• [REQUIRED TASK 1]:
Decide whether each statement agrees with the forum thread about the GEICO voice actor, answering yes or no and quoting the words of the thread that settle it.
(a) Douglas says he blames GEICO for protecting itself.
(b) Douglas says GEICO has been good to him in the past.
(c) The posts in the thread are dated April 22, 2010.
• [REQUIRED TASK 2]:
In the forum thread about the GEICO voice actor, what does Douglas say impassioned him?
• [REQUIRED TASK 3]:
From the forum thread about the GEICO voice actor, quote the passage that begins at the words "Ahh you can't" and ends after the words "Free Speech Rights.".

• [TEXT SECTION]:
• • • • • • •
Lance Baxter, aka DC Douglas, a Voice Actor for GEICO, Is Fired After Leaving Voicemail for Tea Party Group


----------



## uscitizen (Apr 21, 2010)

The lizard is a bagger?


----------



## WillowTree (Apr 21, 2010)

uscitizen said:


> The lizard is a bagger?



 read librul,, read


----------



## Dr.House (Apr 21, 2010)

uscitizen said:


> The lizard is a bagger?



It's not a lizard, dumbass...


----------



## uscitizen (Apr 21, 2010)

To me it is a species of lizard.
I am not a lizardtologist.
If I was I would understand rightwingers better I suppose.


----------



## LuckyDan (Apr 21, 2010)

I'd pay for a smartphone breathalyzer app. Sounds like a case of drunk dialing. Too bad. 

_Douglas has since acknowledged such an impulsive move was "__STUPID!__," but says he was impassioned by the "slurs the Tea Party crowd angrily yelled at Barney Frank, et al," during the climax of health care reform._

_He also holds no grudge against his former employer, saying in the press release: "I don't blame GEICO for protecting themselves. They have a business to run and can't waste time getting caught up in FreedomWorks' circus. And they've been very good to me in the past."_

Geico FIRES D.C. Douglas: Voice Actor Dropped After Insulting FreedomWorks, Tea Partiers


----------



## WillowTree (Apr 21, 2010)

uscitizen said:


> To me it is a species of lizard.
> I am not a lizardtologist.
> If I was I would understand rightwingers better I suppose.



you cannot read either.. or comprehend or sumpin, so you gotta go make the sammiches..


----------



## Dr.House (Apr 21, 2010)

uscitizen said:


> To me it is a species of lizard.
> I am not a lizardtologist.
> If I was I would understand rightwingers better I suppose.



Ahh you can't spot a lizzard...  That explains your devotion to your 0ssiah....


----------



## Vast LWC (Apr 21, 2010)

Really?

So the Tea Baggers have assailed the free speech rights of the Geico announcer by getting him fired for stating his point of view?

And this is something to be proud of?  I thought the Tea Baggers were all about Free Speech Rights.

I guess they only support Free Speech rights when it applies to themselves.


----------



## Oddball (Apr 21, 2010)

LuckyDan said:


> I'd pay for a smartphone breathalyzer app. Sounds like a case of drunk dialing. Too bad.
> 
> _Douglas has since acknowledged such an impulsive move was "__STUPID!__,"* but says he was impassioned by the "slurs the Tea Party crowd angrily yelled at Barney Frank, et al," during the climax of health care reform.*_
> 
> ...


So he was drunk AND bought into a pack of media driven lies.

Too bad the dickweed can't be fired twice for being a gullible dumbass on top of it all.


----------



## WillowTree (Apr 21, 2010)

Vast LWC said:


> Really?
> 
> So the Tea Baggers have assailed the free speech rights of the Geico announcer by getting him fired for stating his point of view?
> 
> ...



and this is usually where you hypocrites come in and tell us "you can say whatever you want to but don't expect folks who disagree with you to just take it.. you can't yell fires in a theatre"
• • • • • • •
• [PROVIDED INFORMATION]:

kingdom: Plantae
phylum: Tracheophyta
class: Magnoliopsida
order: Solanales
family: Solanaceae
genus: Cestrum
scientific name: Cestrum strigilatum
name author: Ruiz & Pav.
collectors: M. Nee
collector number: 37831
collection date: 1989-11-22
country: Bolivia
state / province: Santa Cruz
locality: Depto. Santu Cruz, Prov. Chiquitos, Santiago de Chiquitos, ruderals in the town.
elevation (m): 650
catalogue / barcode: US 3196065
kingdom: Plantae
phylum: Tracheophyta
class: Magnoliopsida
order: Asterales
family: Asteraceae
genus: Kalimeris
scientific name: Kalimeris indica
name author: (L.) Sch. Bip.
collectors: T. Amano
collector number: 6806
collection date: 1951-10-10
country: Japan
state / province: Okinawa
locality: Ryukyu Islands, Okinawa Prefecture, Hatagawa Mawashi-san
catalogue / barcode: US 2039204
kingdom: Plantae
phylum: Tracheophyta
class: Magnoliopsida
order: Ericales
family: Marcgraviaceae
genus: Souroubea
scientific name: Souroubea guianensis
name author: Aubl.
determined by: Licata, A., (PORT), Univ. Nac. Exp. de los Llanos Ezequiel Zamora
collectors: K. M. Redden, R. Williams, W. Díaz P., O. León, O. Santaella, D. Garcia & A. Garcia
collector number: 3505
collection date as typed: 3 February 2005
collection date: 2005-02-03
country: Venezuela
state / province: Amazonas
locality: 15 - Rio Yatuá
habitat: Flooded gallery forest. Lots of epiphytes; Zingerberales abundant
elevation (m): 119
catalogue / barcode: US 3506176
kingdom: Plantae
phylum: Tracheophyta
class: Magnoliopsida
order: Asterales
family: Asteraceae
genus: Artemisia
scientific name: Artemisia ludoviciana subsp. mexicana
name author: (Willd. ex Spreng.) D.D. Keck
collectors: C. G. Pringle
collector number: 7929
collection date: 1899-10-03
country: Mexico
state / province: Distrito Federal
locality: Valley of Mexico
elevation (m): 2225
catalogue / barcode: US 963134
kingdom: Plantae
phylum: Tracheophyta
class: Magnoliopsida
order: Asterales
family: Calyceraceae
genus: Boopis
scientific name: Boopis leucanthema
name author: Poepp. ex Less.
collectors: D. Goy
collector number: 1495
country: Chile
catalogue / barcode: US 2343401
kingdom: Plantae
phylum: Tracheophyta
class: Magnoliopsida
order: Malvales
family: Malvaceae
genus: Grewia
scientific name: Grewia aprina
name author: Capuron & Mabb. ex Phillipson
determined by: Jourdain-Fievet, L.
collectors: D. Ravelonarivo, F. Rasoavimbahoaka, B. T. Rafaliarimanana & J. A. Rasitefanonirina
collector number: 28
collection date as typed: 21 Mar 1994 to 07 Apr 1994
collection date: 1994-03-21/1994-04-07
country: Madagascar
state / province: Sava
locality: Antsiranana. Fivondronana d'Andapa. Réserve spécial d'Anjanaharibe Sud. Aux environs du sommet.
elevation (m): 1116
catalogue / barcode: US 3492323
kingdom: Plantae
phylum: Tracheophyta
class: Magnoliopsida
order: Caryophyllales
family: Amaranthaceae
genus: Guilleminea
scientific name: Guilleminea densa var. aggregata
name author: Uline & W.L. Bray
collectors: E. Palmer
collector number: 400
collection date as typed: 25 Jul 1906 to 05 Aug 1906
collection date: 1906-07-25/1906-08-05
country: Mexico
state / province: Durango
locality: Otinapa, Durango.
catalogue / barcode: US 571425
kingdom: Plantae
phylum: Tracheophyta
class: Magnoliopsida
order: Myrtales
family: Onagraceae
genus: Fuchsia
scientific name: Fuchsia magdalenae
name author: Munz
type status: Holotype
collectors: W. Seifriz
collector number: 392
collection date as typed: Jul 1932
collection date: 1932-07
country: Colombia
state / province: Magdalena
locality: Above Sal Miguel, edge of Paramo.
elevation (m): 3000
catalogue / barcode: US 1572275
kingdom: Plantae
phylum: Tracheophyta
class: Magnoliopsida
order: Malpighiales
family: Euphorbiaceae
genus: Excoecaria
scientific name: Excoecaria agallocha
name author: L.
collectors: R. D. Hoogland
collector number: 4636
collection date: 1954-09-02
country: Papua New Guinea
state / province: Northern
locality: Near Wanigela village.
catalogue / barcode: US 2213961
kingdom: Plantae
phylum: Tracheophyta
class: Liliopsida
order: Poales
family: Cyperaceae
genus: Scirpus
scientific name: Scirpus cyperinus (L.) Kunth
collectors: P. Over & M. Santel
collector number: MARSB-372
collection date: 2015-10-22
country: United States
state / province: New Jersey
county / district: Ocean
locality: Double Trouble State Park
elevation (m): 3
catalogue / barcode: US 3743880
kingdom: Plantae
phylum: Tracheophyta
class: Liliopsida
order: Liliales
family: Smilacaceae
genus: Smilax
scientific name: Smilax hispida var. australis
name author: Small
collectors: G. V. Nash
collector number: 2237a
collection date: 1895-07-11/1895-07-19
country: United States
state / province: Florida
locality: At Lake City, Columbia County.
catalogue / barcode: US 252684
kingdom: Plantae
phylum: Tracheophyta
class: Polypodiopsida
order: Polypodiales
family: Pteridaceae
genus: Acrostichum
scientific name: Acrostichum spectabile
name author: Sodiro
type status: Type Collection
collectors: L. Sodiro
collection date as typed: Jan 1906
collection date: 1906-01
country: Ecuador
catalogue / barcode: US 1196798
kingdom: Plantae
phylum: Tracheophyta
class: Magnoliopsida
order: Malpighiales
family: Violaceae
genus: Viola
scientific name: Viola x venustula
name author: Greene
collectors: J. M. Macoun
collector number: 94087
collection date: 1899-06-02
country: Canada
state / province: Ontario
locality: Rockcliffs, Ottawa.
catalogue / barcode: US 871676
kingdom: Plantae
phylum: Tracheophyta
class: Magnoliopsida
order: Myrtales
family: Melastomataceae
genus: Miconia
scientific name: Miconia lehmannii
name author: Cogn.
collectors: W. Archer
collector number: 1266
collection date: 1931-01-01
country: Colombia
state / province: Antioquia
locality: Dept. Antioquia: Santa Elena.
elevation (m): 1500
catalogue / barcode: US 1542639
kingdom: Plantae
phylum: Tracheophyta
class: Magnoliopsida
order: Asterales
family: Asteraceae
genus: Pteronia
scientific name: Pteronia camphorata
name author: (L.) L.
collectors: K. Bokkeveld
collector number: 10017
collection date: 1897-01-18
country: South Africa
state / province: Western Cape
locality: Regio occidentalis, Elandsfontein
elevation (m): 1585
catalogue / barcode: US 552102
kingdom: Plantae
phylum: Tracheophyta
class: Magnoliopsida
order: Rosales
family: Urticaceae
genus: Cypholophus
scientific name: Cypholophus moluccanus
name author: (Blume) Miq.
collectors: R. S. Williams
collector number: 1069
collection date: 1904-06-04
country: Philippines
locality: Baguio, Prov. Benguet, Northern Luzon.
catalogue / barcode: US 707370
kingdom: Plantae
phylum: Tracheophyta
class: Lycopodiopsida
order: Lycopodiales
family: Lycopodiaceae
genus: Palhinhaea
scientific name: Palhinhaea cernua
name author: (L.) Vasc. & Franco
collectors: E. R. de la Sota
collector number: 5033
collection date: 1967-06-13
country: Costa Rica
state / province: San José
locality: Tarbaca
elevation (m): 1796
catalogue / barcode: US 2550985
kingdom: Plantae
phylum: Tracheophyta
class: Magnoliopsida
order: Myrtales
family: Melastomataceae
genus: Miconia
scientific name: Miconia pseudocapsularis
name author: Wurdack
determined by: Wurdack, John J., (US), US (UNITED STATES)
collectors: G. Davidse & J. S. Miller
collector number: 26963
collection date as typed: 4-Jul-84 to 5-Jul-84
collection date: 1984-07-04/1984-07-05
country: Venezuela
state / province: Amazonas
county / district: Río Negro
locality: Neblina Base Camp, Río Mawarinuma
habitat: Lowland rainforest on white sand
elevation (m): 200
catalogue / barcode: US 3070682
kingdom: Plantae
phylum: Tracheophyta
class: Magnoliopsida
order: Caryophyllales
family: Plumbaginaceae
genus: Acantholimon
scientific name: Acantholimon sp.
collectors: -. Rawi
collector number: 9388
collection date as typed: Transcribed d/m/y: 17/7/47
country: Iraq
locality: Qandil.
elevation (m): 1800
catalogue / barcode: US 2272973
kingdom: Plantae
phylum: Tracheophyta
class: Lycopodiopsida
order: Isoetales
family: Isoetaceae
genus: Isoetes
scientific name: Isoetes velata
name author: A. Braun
• • • • • • •
• [SOLUTION 1]:
(a) No: "I don't blame GEICO for protecting themselves."
(b) Yes: "And they've been very good to me in the past."
(c) No: "(Apr 21, 2010)"

• [SOLUTION 2]:
He says he was impassioned by the "slurs the Tea Party crowd angrily yelled at Barney Frank, et al," during the climax of health care reform.

• [SOLUTION 3]:
Ahh you can't spot a lizzard...  That explains your devotion to your 0ssiah....


----------



## Vast LWC (Apr 21, 2010)

Really?

So the Tea Baggers have assailed the free speech rights of the Geico announcer by getting him fired for stating his point of view?

And this is something to be proud of?  I thought the Tea Baggers were all about Free Speech Rights.